Some notes about this code

  1. On line 15 we include the OpenMP library.

  2. On lines 75 and 98 we use the OpenMP function to return a wall clock time in seconds. The difference between these provides the total amount of time to run the section of code enclosed by these lines. Note that this OpenMP function called omp_get_wtime specifically provides the overall time for the threaded code to run. We need to use this function because the original method using the clock() function does not work properly with threaded code.

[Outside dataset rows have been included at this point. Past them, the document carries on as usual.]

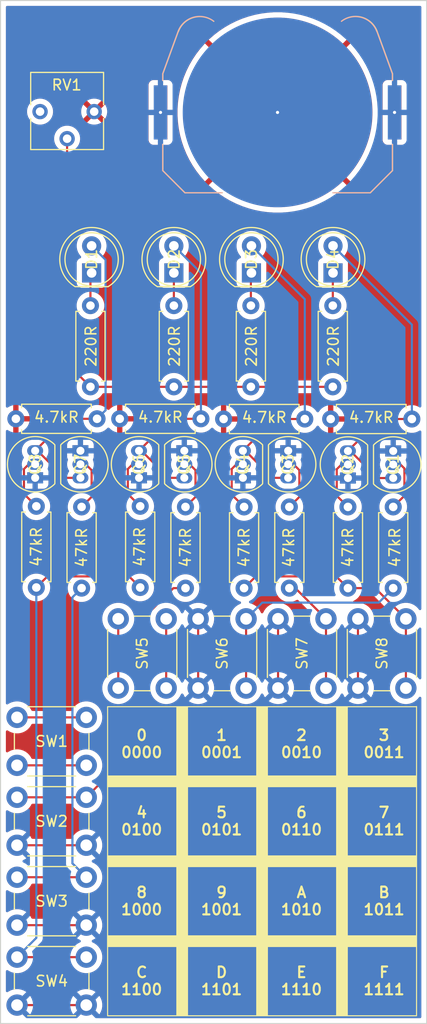
<source format=kicad_pcb>
(kicad_pcb
	(version 20241229)
	(generator "pcbnew")
	(generator_version "9.0")
	(general
		(thickness 1.6)
		(legacy_teardrops no)
	)
	(paper "A4")
	(layers
		(0 "F.Cu" signal)
		(2 "B.Cu" signal)
		(9 "F.Adhes" user "F.Adhesive")
		(11 "B.Adhes" user "B.Adhesive")
		(13 "F.Paste" user)
		(15 "B.Paste" user)
		(5 "F.SilkS" user "F.Silkscreen")
		(7 "B.SilkS" user "B.Silkscreen")
		(1 "F.Mask" user)
		(3 "B.Mask" user)
		(17 "Dwgs.User" user "User.Drawings")
		(19 "Cmts.User" user "User.Comments")
		(21 "Eco1.User" user "User.Eco1")
		(23 "Eco2.User" user "User.Eco2")
		(25 "Edge.Cuts" user)
		(27 "Margin" user)
		(31 "F.CrtYd" user "F.Courtyard")
		(29 "B.CrtYd" user "B.Courtyard")
		(35 "F.Fab" user)
		(33 "B.Fab" user)
		(39 "User.1" user)
		(41 "User.2" user)
		(43 "User.3" user)
		(45 "User.4" user)
	)
	(setup
		(pad_to_mask_clearance 0)
		(allow_soldermask_bridges_in_footprints no)
		(tenting front back)
		(pcbplotparams
			(layerselection 0x00000000_00000000_55555555_5755f5ff)
			(plot_on_all_layers_selection 0x00000000_00000000_00000000_00000000)
			(disableapertmacros no)
			(usegerberextensions no)
			(usegerberattributes yes)
			(usegerberadvancedattributes yes)
			(creategerberjobfile yes)
			(dashed_line_dash_ratio 12.000000)
			(dashed_line_gap_ratio 3.000000)
			(svgprecision 4)
			(plotframeref no)
			(mode 1)
			(useauxorigin no)
			(hpglpennumber 1)
			(hpglpenspeed 20)
			(hpglpendiameter 15.000000)
			(pdf_front_fp_property_popups yes)
			(pdf_back_fp_property_popups yes)
			(pdf_metadata yes)
			(pdf_single_document no)
			(dxfpolygonmode yes)
			(dxfimperialunits yes)
			(dxfusepcbnewfont yes)
			(psnegative no)
			(psa4output no)
			(plot_black_and_white yes)
			(plotinvisibletext no)
			(sketchpadsonfab no)
			(plotpadnumbers no)
			(hidednponfab no)
			(sketchdnponfab yes)
			(crossoutdnponfab yes)
			(subtractmaskfromsilk no)
			(outputformat 1)
			(mirror no)
			(drillshape 1)
			(scaleselection 1)
			(outputdirectory "")
		)
	)
	(net 0 "")
	(net 1 "GND")
	(net 2 "O1")
	(net 3 "O2")
	(net 4 "O4")
	(net 5 "Net-(D1-K)")
	(net 6 "Net-(Q1-B)")
	(net 7 "Net-(D2-K)")
	(net 8 "C2")
	(net 9 "Net-(D3-K)")
	(net 10 "O3")
	(net 11 "C3")
	(net 12 "C4")
	(net 13 "R2")
	(net 14 "R3")
	(net 15 "R4")
	(net 16 "Net-(D4-K)")
	(net 17 "Net-(Q2-B)")
	(net 18 "Net-(Q3-B)")
	(net 19 "Net-(Q4-B)")
	(net 20 "Net-(Q5-B)")
	(net 21 "Net-(Q6-B)")
	(net 22 "Net-(Q7-B)")
	(net 23 "Net-(Q8-B)")
	(net 24 "Net-(R12-Pad1)")
	(net 25 "unconnected-(SW1-Pad2)")
	(net 26 "unconnected-(SW1-Pad1)")
	(net 27 "unconnected-(SW5-Pad1)")
	(net 28 "unconnected-(SW5-Pad2)")
	(net 29 "VCC")
	(net 30 "unconnected-(RV1-Pad1)")
	(footprint "Resistor_THT:R_Axial_DIN0207_L6.3mm_D2.5mm_P7.62mm_Horizontal" (layer "F.Cu") (at 48.11 80.1275 90))
	(footprint "Package_TO_SOT_THT:TO-92_Inline" (layer "F.Cu") (at 38.25 69.7775 90))
	(footprint "Package_TO_SOT_THT:TO-92_Inline" (layer "F.Cu") (at 28.5 69.7775 90))
	(footprint "Button_Switch_THT:SW_PUSH_6mm" (layer "F.Cu") (at 26.8 92.2575))
	(footprint "Potentiometer_THT:Potentiometer_Vishay_T73YP_Vertical" (layer "F.Cu") (at 28.96 35.4125 -90))
	(footprint "Button_Switch_THT:SW_PUSH_6mm" (layer "F.Cu") (at 51.3 89.5075 90))
	(footprint "LED_THT:LED_D5.0mm" (layer "F.Cu") (at 48.8 50.5475 90))
	(footprint "Button_Switch_THT:SW_PUSH_6mm" (layer "F.Cu") (at 43.8 89.5075 90))
	(footprint "Resistor_THT:R_Axial_DIN0207_L6.3mm_D2.5mm_P7.62mm_Horizontal" (layer "F.Cu") (at 56.44 61.2375 90))
	(footprint "Resistor_THT:R_Axial_DIN0207_L6.3mm_D2.5mm_P7.62mm_Horizontal" (layer "F.Cu") (at 28.61 80.0675 90))
	(footprint "Resistor_THT:R_Axial_DIN0207_L6.3mm_D2.5mm_P7.62mm_Horizontal" (layer "F.Cu") (at 63.86 64.2575 180))
	(footprint "Resistor_THT:R_Axial_DIN0207_L6.3mm_D2.5mm_P7.62mm_Horizontal" (layer "F.Cu") (at 33.69 61.2375 90))
	(footprint "Button_Switch_THT:SW_PUSH_6mm" (layer "F.Cu") (at 26.8 114.7575))
	(footprint "LED_THT:LED_D5.0mm" (layer "F.Cu") (at 41.52 50.5475 90))
	(footprint "Package_TO_SOT_THT:TO-92_Inline" (layer "F.Cu") (at 48 69.7775 90))
	(footprint "Resistor_THT:R_Axial_DIN0207_L6.3mm_D2.5mm_P7.62mm_Horizontal" (layer "F.Cu") (at 38.36 80.0675 90))
	(footprint "Resistor_THT:R_Axial_DIN0207_L6.3mm_D2.5mm_P7.62mm_Horizontal" (layer "F.Cu") (at 32.86 80.1275 90))
	(footprint "Button_Switch_THT:SW_PUSH_6mm" (layer "F.Cu") (at 26.8 99.7575))
	(footprint "Package_TO_SOT_THT:TO-92_Inline" (layer "F.Cu") (at 42.5 67.2375 -90))
	(footprint "Button_Switch_THT:SW_PUSH_6mm" (layer "F.Cu") (at 36.3 89.5075 90))
	(footprint "Package_TO_SOT_THT:TO-92_Inline" (layer "F.Cu") (at 32.75 67.2375 -90))
	(footprint "Resistor_THT:R_Axial_DIN0207_L6.3mm_D2.5mm_P7.62mm_Horizontal" (layer "F.Cu") (at 52.36 80.1275 90))
	(footprint "LED_THT:LED_D5.0mm" (layer "F.Cu") (at 33.8 50.5475 90))
	(footprint "Resistor_THT:R_Axial_DIN0207_L6.3mm_D2.5mm_P7.62mm_Horizontal" (layer "F.Cu") (at 42.61 80.1275 90))
	(footprint "Package_TO_SOT_THT:TO-92_Inline" (layer "F.Cu") (at 52.25 67.2375 -90))
	(footprint "Battery:BatteryHolder_Keystone_3034_1x20mm" (layer "F.Cu") (at 51.265 35.4875 180))
	(footprint "Resistor_THT:R_Axial_DIN0207_L6.3mm_D2.5mm_P7.62mm_Horizontal" (layer "F.Cu") (at 53.81 64.2575 180))
	(footprint "Resistor_THT:R_Axial_DIN0207_L6.3mm_D2.5mm_P7.62mm_Horizontal" (layer "F.Cu") (at 57.86 80.1275 90))
	(footprint "Resistor_THT:R_Axial_DIN0207_L6.3mm_D2.5mm_P7.62mm_Horizontal" (layer "F.Cu") (at 48.75 61.2375 90))
	(footprint "Resistor_THT:R_Axial_DIN0207_L6.3mm_D2.5mm_P7.62mm_Horizontal" (layer "F.Cu") (at 62.11 80.1275 90))
	(footprint "Package_TO_SOT_THT:TO-92_Inline" (layer "F.Cu") (at 62.11 67.2575 -90))
	(footprint "Resistor_THT:R_Axial_DIN0207_L6.3mm_D2.5mm_P7.62mm_Horizontal" (layer "F.Cu") (at 44.06 64.2375 180))
	(footprint "Resistor_THT:R_Axial_DIN0207_L6.3mm_D2.5mm_P7.62mm_Horizontal" (layer "F.Cu") (at 34.31 64.2375 180))
	(footprint "Resistor_THT:R_Axial_DIN0207_L6.3mm_D2.5mm_P7.62mm_Horizontal" (layer "F.Cu") (at 41.52 61.2375 90))
	(footprint "Button_Switch_THT:SW_PUSH_6mm" (layer "F.Cu") (at 58.8 89.5075 90))
	(footprint "Button_Switch_THT:SW_PUSH_6mm"
		(layer "F.Cu")
		(uuid "f35a4669-4b5d-4200-874b-0320eb36d7e8")
		(at 26.8 107.2575)
		(descr "Generic 6mm SW tactile push button")
		(tags "tact sw push 6mm")
		(property "Reference" "SW3"
			(at 3.25 2.25 0)
			(layer "F.SilkS")
			(uuid "025df9ea-7dbd-4d43-920f-a9de62e7bc7a")
			(effects
				(font
					(size 1 1)
					(thickness 0.15)
				)
			)
		)
		(property "Value" "SW_Push"
			(at 3.75 6.7 0)
			(layer "F.Fab")
			(hide yes)
			(uuid "2b047360-2a53-48f7-9c62-8a47a0f7e491")
			(effects
				(font
					(size 1 1)
					(thickness 0.15)
				)
			)
		)
		(property "Datasheet" ""
			(at 0 0 0)
			(unlocked yes)
			(layer "F.Fab")
			(hide yes)
			(uuid "45bcec15-765b-452b-b436-3d37c5e1c159")
			(effects
				(font
					(size 1.27 1.27)
					(thickness 0.15)
				)
			)
		)
		(property "Description" "Push button switch, generic, two pins"
			(at 0 0 0)
			(unlocked yes)
			(layer "F.Fab")
			(hide yes)
			(uuid "1976c0c7-a83c-4db4-ba74-502156810654")
			(effects
				(font
					(size 1.27 1.27)
					(thickness 0.15)
				)
			)
		)
		(path "/4d24b62a-302c-48e3-b36d-15c64bf8f570")
		(sheetname "/")
		(sheetfile "solder.kicad_sch")
		(attr through_hole)
		(fp_line
			(start -0.25 1.5)
			(end -0.25 3)
			(stroke
				(width 0.12)
				(type solid)
			)
			(layer "F.SilkS")
			(uuid "2ea2c631-0e79-4d22-a03a-6f2fc714edc2")
		)
		(fp_line
			(start 1 5.5)
			(end 5.5 5.5)
			(stroke
				(width
... [318011 chars truncated]
</source>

  3. Lines 82 - 85 indicate the setup for running the for loop of coin flips in equal numbers of iterations per thread. There are several directives needed to be added to the parallel for pragma:

    • num_threads(nThreads) designates how many threads to fork for this loop.
    • default(none) designates that all variables in the loop will be defined as either private within each thread or shared between the threads by the next three directives.
    • the \ designates that the pragma declaration is continuing onto another line
    • private(numFlips, seed) designates that each thread will keep its own private copy of the variables numFlips and seed and update them independently.
    • shared(trialFlips) designates that the variable trialFlips is shared by all of the threads (this is safe because no thread will ever update it.)
    • reduction(+:numHeads, numTails) is a special indicator for the the two values numHeads and numTails, which need to get updated by all the threads simultaneously. Since this will cause errors when the threads are executing, typically the OpenMP threaded code will have each thread keep a private copy of these variables while they execute their portion of the loop. Then when they join back after they have finished , each thread’s private numHeads and numTails sum is added to an overall sum and stored in thread 0’s copy of numHeads and numTails.
  4. You can download the file coinFlip_omp.cpp and try this code yourself. If you have 4 cores available on your computer, you should see the longer trials with many coin flips run almost four times faster than our earlier sequential version that did not use threads.